#### Exercise aim:
Your answer should consist of every line from the records that holds the string "pixel".

#### Material provided:
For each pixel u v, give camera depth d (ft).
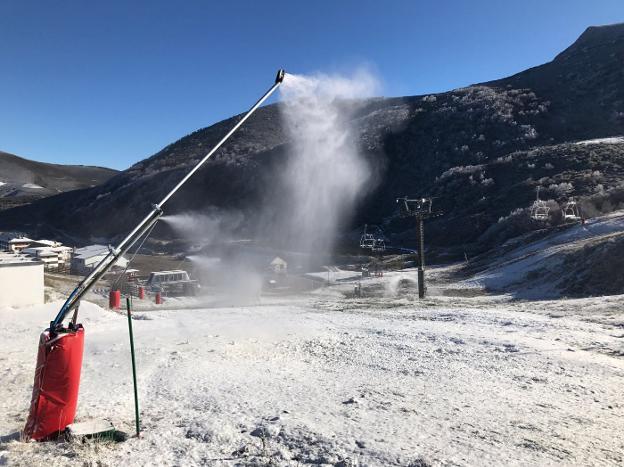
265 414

...

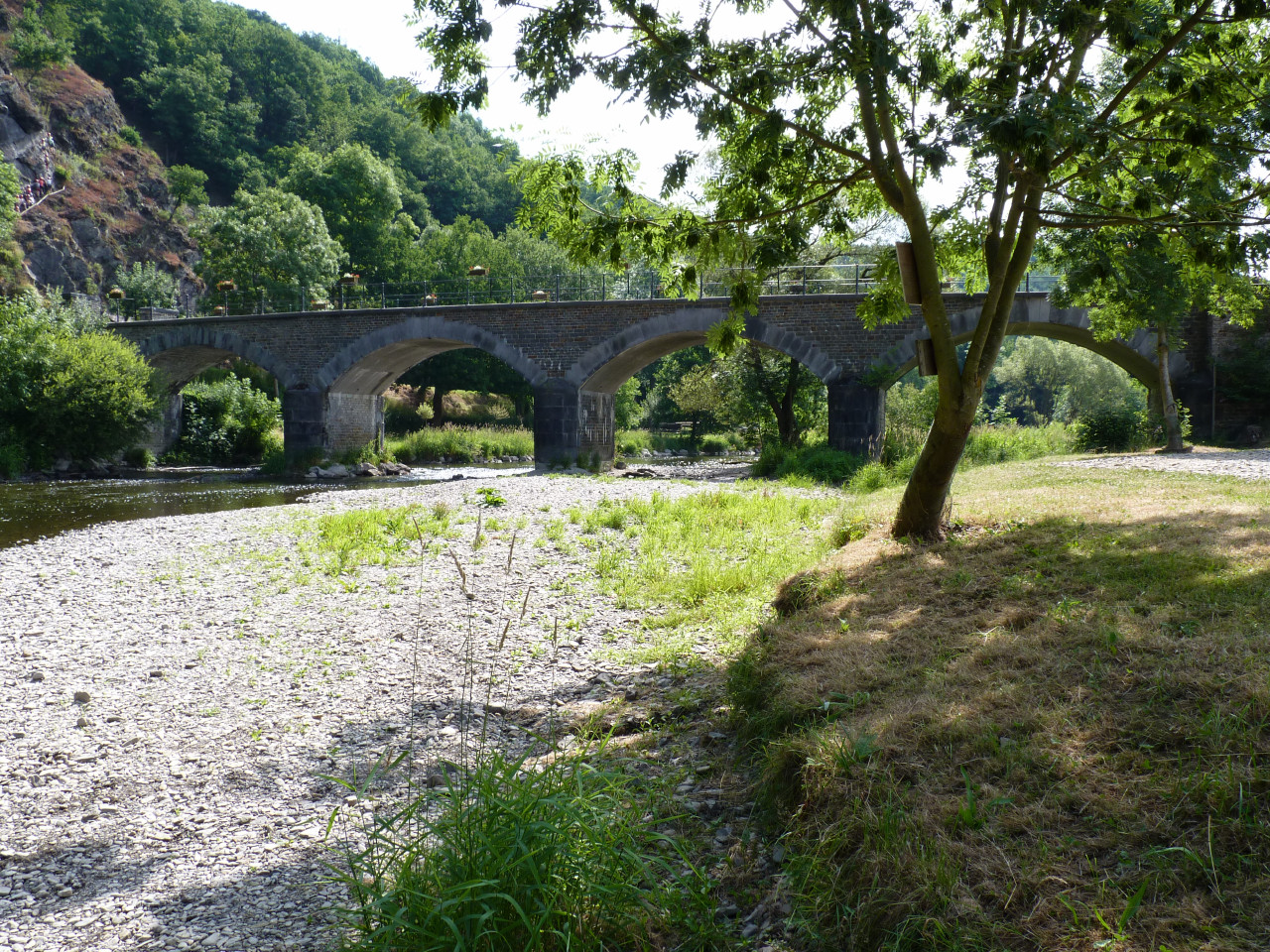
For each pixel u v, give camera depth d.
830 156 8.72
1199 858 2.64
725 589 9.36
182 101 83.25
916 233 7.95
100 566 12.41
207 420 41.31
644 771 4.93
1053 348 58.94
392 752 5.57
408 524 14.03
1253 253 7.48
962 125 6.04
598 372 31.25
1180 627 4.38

#### Your response:
For each pixel u v, give camera depth d (ft).
For each pixel u v, give camera depth d.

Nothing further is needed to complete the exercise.